▸ **PROBLEMS**
1) Decide whether each statement agrees with the text on telephone operators: (a) Alexander Graham Bell received a patent for his invention in 1876. (b) Rynn Lemieux no longer works at a switchboard. (c) About 29,000 switchboard operators are employed in the United States. For each, answer yes or no and quote the words from the text that settle it.
2) Print everything in the text on telephone operators from "Telephone operators help" down to "the United States.".

▸ **TEXT**

Telephone operators help people using phone company services, as well as other telephone operators, to place calls and to make connections. There are approximately 213,000 switchboard operators, 29,000 telephone operators, and 4,200 other communications equipment operators employed in the United States.
History of Telephone Operator Career
In the years since Alexander Graham Bell was granted a patent for his invention in 1876, the telephone has evolved from being a novelty gadget to an indispensable part of our daily lives. It is now possible to talk to someone in virtually any corner of the world on the telephone. Technological breakthroughs have allowed us to replace inefficient telephone cables with fiber optic lines and satellites for transmitting signals. Some phone features that we take for granted, such as conference calls, call waiting, and automatic call forwarding, have been developed only in the past few years.
Technology has also changed the job of the telephone operator. In the past, operators had to connect every phone call by hand, wrestling with hundreds of different cables and phone jacks and trying to match the person making the call to the number being dialed. Today, telephone switchboards are electronic, and the operator can connect many more calls by merely pushing buttons or dialing the proper code or number. Computers have replaced many of the old duties of telephone switchboard operators, such as directory assistance and the “automatic intercept” of nonoperating numbers. Still, telephone operators are needed to perform special duties and add a human touch to telecommunications.
The Job of Telephone Operators
If you’ve recently made a collect call, checked your bank account balance over the phone, or left a message for someone in a large company, you may have done so without the assistance of an operator. With automation, computers, and voice synthesizers, you can now place a call directly and get all the information you need yourself, saving phone companies, and other businesses, time and money. The demand for telephone operators has dropped considerably from the days when operators were needed to physically connect and disconnect lines at a switchboard. AT&T has laid off thousands of operators in the last 20 years, but people can still find work with telecommunications companies and in corporations that handle a number of calls. Rynn Lemieux, an operator for the Hilton San Francisco, can remember the old “cord boards” from when she worked for an answering service more than 18 years ago. “I have to say,” she says, “when you disconnected a call from one of those boards, you really knew you disconnected a call. Pushing a button just does not have the oomph of yanking a cord.” Though Lemieux still works at a switchboard, she also uses a computer to find room numbers and in-house extensions. “I answer calls, connect to extensions and rooms, put in wake-up calls, as well as answer the TDD for the hearing impaired, page beepers, and answer questions concerning the city, the hotel, and pretty much anything else the caller can think of.”
When a call comes into the phone company, a signal lights up on the switchboard, and the telephone operator makes the connection for it by pressing the proper buttons and dialing the proper numbers. If the person is calling from a pay phone, the operator may consult charts to determine the charges and ask the caller to deposit the correct amount to complete the call. If the customer requests a long-distance connection, the operator calculates and quotes the charges and then makes the connection.

▸ **ENTRIES**
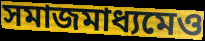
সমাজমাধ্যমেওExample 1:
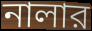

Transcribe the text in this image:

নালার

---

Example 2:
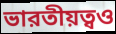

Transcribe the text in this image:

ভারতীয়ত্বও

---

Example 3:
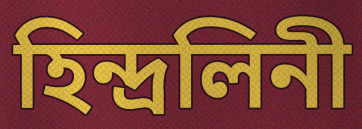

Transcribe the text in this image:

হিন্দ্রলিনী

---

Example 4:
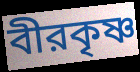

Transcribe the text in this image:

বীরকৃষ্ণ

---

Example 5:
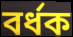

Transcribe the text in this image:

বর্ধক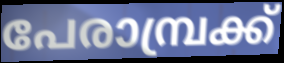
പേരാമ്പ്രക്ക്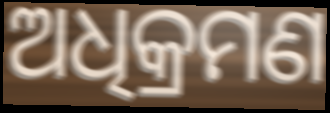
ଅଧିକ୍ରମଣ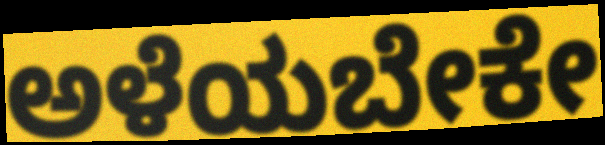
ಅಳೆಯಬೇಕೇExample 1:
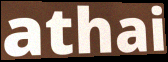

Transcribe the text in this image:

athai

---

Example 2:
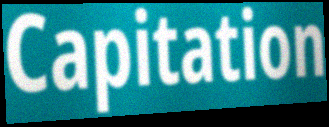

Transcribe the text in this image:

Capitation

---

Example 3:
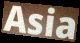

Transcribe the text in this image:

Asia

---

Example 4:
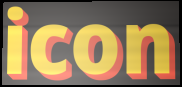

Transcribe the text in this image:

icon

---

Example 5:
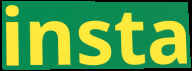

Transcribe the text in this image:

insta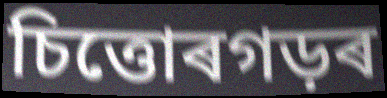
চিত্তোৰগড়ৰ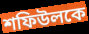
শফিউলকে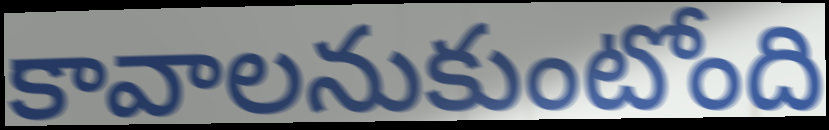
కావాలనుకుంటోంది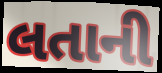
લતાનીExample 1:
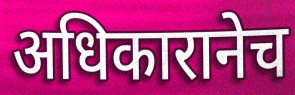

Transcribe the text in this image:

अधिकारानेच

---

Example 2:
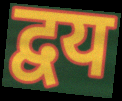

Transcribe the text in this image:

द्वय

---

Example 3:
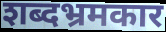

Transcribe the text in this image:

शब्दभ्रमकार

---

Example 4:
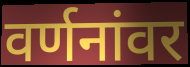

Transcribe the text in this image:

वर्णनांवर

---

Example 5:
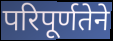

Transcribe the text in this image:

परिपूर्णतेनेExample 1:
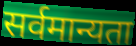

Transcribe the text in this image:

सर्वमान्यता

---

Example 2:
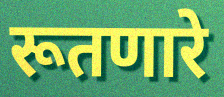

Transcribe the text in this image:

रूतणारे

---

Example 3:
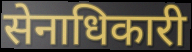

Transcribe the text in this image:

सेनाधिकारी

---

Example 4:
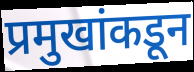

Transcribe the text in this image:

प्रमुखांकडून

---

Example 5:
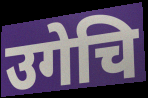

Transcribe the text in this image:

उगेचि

▸ **FINAL ANSWERS**
1)
(a) Yes: "Alexander Graham Bell was granted a patent for his invention in 1876"
(b) No: "Though Lemieux still works at a switchboard"
(c) No: "There are approximately 213,000 switchboard operators"

2)
Telephone operators help people using phone company services, as well as other telephone operators, to place calls and to make connections. There are approximately 213,000 switchboard operators, 29,000 telephone operators, and 4,200 other communications equipment operators employed in the United States.